The latest presentation once again suggested changes were on the cards, but no new details were offered.
* At least CLIG’s own investment performance remains positive
One highlight within the presentation was confirmation that CLIG’s own investment performance had remained relatively positive.
* Balance sheet and cash flow
A quick check of the summary accounts did not show anything untoward.
The balance sheet displayed cash of £10.1m and net investments of £1.6m (£2,223k less £632k minorities) versus £10.2m and £1.5m twelve months prior:
Meanwhile, the cash-flow statement confirmed the £6m dividend paid in the year matched the £6m earnings figure. Overall, there was a minor £107k total outflow of cash following other expenditure:
My early sums indicate operating margins were a healthy 31% during the year, with return on average equity coming in at a robust 44%. I will look at the accounts in more detail when the full annual report is issued in September.
I’m using CLIG’s latest FUM/exchange-rate table (see above) for my valuation sums:
With £1 buying $1.31 and FUM at $4.0bn, I reckon current earnings could be running at £7.6m or 27.9p per share. If actually achieved for the full year, £7.6m would be the best earnings result since 2012.
Assuming net cash remains at around £10m or 39p per share, my enterprise value (EV) calculation for CLIG is £78m or 291p per share.

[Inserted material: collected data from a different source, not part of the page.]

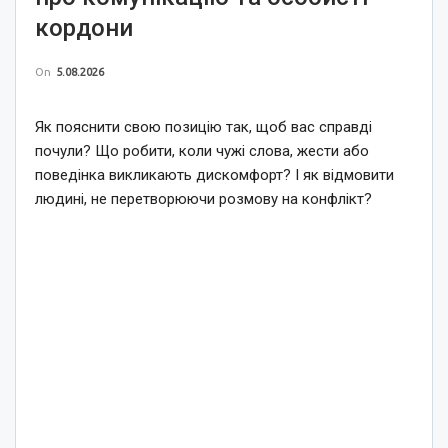
кордони
On
5.08.2026
Як пояснити свою позицію так, щоб вас справді
почули? Що робити, коли чужі слова, жести або
поведінка викликають дискомфорт? І як відмовити
людині, не перетворюючи розмову на конфлікт?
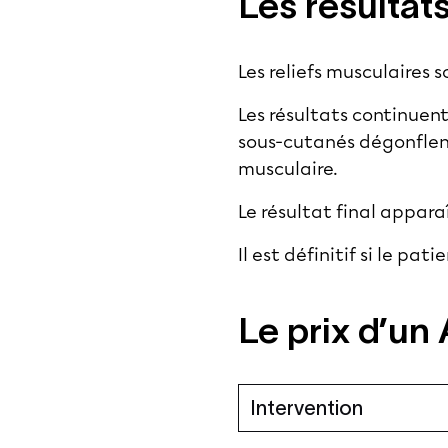
Les résultat
Les reliefs musculaire
Les résultats continuent
sous-cutanés dégonflent
musculaire.
Le résultat final appara
Il est définitif si le pa
Le prix d’un
Intervention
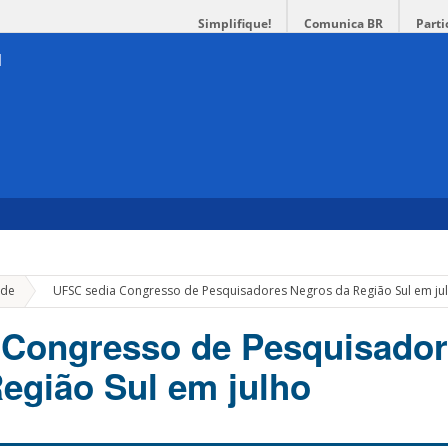
Simplifique!
Comunica BR
Parti
»
de
UFSC sedia Congresso de Pesquisadores Negros da Região Sul em ju
 Congresso de Pesquisado
egião Sul em julho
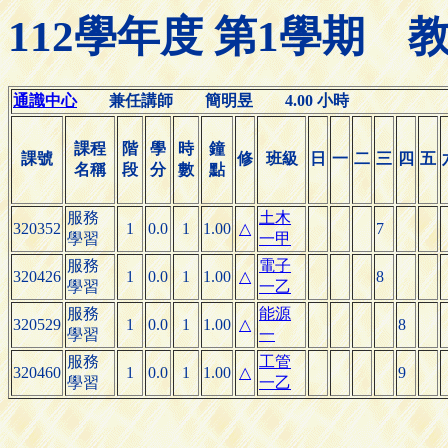
112學年度 第1學期
通識中心
兼任講師 簡明昱 4.00 小時
課程
階
學
時
鐘
課號
修
班級
日
一
二
三
四
五
名稱
段
分
數
點
服務
土木
320352
1
0.0
1
1.00
△
7
學習
一甲
服務
電子
320426
1
0.0
1
1.00
△
8
學習
一乙
服務
能源
320529
1
0.0
1
1.00
△
8
學習
一
服務
工管
320460
1
0.0
1
1.00
△
9
學習
一乙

Dividing that EV by my earnings guess gives me a possible P/E of 10-11.
That multiple does not look outlandish at present, although bear in mind these shares have rarely traded at an extended multiple in the past.
At least my 27.9p per share earnings guess underpins what is likely to be the seventh straight year of a 24p per share dividend — which currently equates to a 7%-plus yield on the 330p shares.
Disclosure: Maynard owns shares in City of London Investment.